Menurut Wirawan, anak-anak tersebut berasal dari sejumlah daerah di Bali, di antaranya Kota Denpasar dan Kabupaten Gianyar. Mereka diketahui tergabung dalam beberapa grup WhatsApp yang memuat berbagai konten kekerasan.

“Mereka tergabung di banyak grup WhatsApp. Satu anak bisa punya tiga grup,” ungkapnya.Ia menjelaskan, selama bergabung di grup TCC, para anak tersebut terus-menerus menerima berbagai materi bermuatan kekerasan. Konten yang beredar di dalam grup meliputi ideologi supremasi kulit putih, cara merakit bom, hingga tayangan yang mengandung unsur kekerasan ekstrem.

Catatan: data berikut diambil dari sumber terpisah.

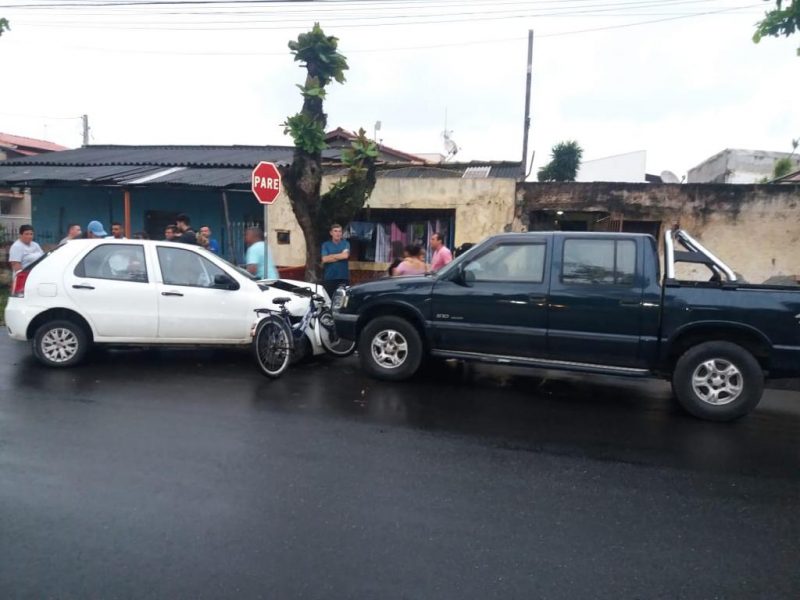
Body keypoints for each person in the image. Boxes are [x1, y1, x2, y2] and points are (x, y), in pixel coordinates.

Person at [321, 223, 350, 298]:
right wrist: (340, 255)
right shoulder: (326, 245)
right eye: (335, 231)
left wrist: (331, 256)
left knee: (342, 301)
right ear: (331, 233)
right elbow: (324, 259)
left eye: (340, 231)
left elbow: (345, 255)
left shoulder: (346, 244)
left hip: (343, 278)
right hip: (329, 278)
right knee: (329, 301)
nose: (338, 233)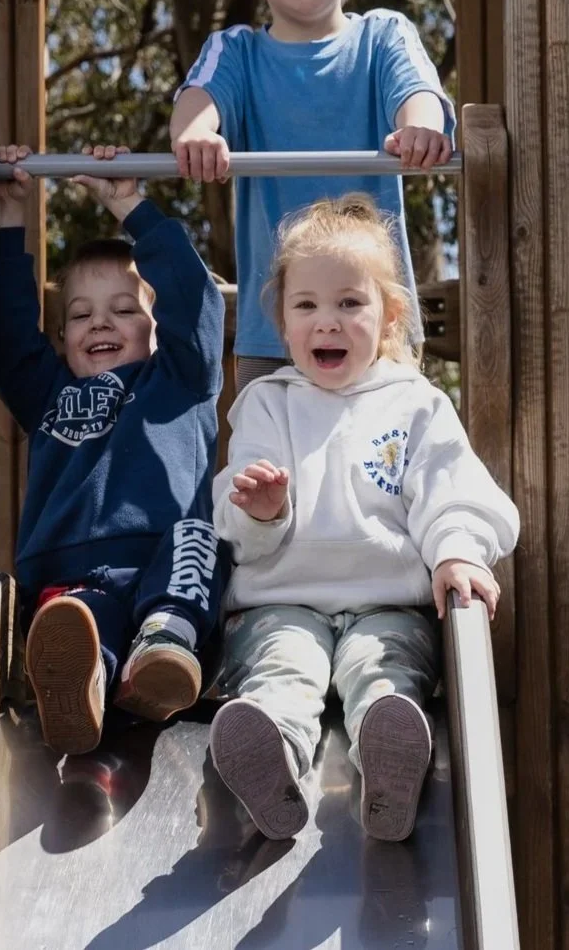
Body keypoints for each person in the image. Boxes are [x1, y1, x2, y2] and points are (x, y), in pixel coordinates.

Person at [209, 195, 518, 842]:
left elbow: (451, 488)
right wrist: (263, 511)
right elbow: (236, 518)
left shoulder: (414, 404)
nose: (328, 321)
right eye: (307, 306)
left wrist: (457, 550)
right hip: (282, 602)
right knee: (281, 670)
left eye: (349, 303)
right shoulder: (267, 404)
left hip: (388, 606)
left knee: (383, 669)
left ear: (388, 317)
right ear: (282, 323)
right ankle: (274, 764)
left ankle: (388, 762)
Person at [171, 0, 455, 391]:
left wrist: (420, 127)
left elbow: (418, 93)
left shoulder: (381, 35)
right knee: (272, 465)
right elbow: (198, 101)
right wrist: (196, 135)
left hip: (376, 326)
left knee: (385, 465)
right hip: (273, 334)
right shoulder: (236, 50)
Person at [0, 143, 229, 755]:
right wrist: (9, 211)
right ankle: (87, 685)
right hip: (72, 575)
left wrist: (132, 207)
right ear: (62, 334)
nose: (100, 324)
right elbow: (12, 336)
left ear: (154, 327)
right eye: (80, 315)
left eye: (124, 310)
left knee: (196, 542)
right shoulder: (50, 395)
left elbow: (198, 305)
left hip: (162, 559)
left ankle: (164, 652)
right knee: (81, 628)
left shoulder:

BACA JUGA  Pemprov Sumut dan BNPT Perkuat Sinergi Cegah Ekstremisme hingga Daerah

Paparan konten tersebut, lanjut Wirawan, mulai memengaruhi perilaku anak-anak di lingkungan sekolah. Meski belum mengarah pada tindakan kriminal yang serius, beberapa di antaranya telah menunjukkan kecenderungan melakukan kekerasan terhadap teman sebaya.

“Anaknya eksklusif dan pendiam. Lebih suka interaksi di media sosial ketimbang di dunia nyata. Ada yang sudah sampai melakukan penodongan ke temannya, meski pakai mainan,” jelasnya.

KPAD Bali menilai fenomena ini menjadi peringatan bagi orang tua, sekolah, dan masyarakat untuk meningkatkan pengawasan terhadap aktivitas digital anak. Penggunaan media sosial dan aplikasi percakapan yang tidak diawasi berpotensi membuka ruang bagi penyebaran konten ekstrem, kekerasan, maupun paham radikal yang dapat memengaruhi pola pikir dan perilaku anak.

Karena itu, KPAD Bali mendorong adanya penguatan literasi digital, pendampingan orang tua, serta kolaborasi dengan pihak sekolah dan aparat terkait agar paparan konten berbahaya dapat dideteksi dan dicegah sejak dini sebelum berkembang menjadi tindakan yang lebih serius.